EDITORIAL

Volcker’s good rule

Measure is to prevent large, federally insured banks from speculating in financial markets

12/12/2013

Enacted in 2010 as part of the Dodd-Frank financial regulation law, the Volcker Rule had a clear purpose: to prevent large, federally insured banks from speculating in financial markets.

Named for its leading advocate, former Federal Reserve Chairman Paul Volcker, the rule was supposed to help redraw a line between commercial banks, which would collect deposits and make loans, and hedge funds, private equity companies, and investment banks, which would take risks without any federal safety net. Keeping banks out of the speculation business would eliminate a source of system instability and taxpayer risk.

The problem has been how to distinguish speculative activities, known as “proprietary trading,” from activities Congress wants to permit, such as “market-making,” in which banks buy and sell securities as a service to clients, and hedging, in which banks purchase securities to offset risks elsewhere in their holdings. These line-drawing exercises — and others — occupied five federal agencies from the time Dodd-Frank passed until this week, when the agencies finally approved a regulation to carry out the Volcker Rule.
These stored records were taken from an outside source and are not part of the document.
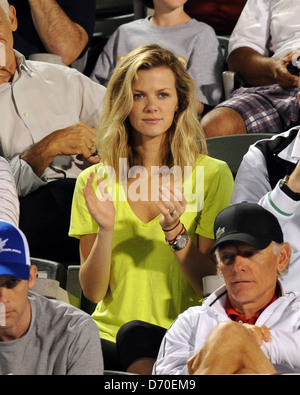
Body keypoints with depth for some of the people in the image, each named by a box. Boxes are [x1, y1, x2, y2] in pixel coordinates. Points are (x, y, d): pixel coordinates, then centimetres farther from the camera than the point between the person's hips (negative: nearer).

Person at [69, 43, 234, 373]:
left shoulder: (212, 175, 2)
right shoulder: (95, 182, 8)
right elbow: (93, 292, 4)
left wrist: (175, 232, -17)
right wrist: (105, 231, -13)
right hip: (110, 333, 2)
It defines market-making narrowly, linking it to demonstrated past client demand for such transactions. It discourages banks from compensating employees according to trading gains. It also requires top management to vouch, in writing, for compliance efforts.

On hedging, the rule is tougher than many expected, ruling out transactions that are not necessitated by a “specific, identifiable risk.” This would appear to eliminate broader portfolio-risk hedging of the kind that earned JPMorgan Chase a $6 billion loss on the notorious trades made by the “London whale.”

That fiasco was a turning point in the Volcker Rule process, leaving regulators much more skeptical of banks’ arguments. Or, as Federal Reserve governor Daniel Tarullo put it this week, the “London whale” loss “allowed staff to test the procedural and substantive requirements of the proposed rule against a real-world example of what should not happen in a banking organization.”

We are already living in a partially post-Volcker Rule world. The nation’s largest banks have been getting out of the proprietary-trading business in anticipation of the final document.

But since they presumably abandoned the most clearly impermissible activities first, regulators could well be left to face the murkiest gray areas when the rule takes full effect in 2015.

Mr. Tarullo alluded to these coming judgment calls when he noted that “a specific trade may be either permissible or impermissible, depending on the context and circumstances within which that trade is made.” As he also suggested, the challenge for regulators will be to conduct that case-by-case analysis without descending into arbitrariness.

Ultimately, inconsistent regulators would offer the public no more protection than profit-seeking traders.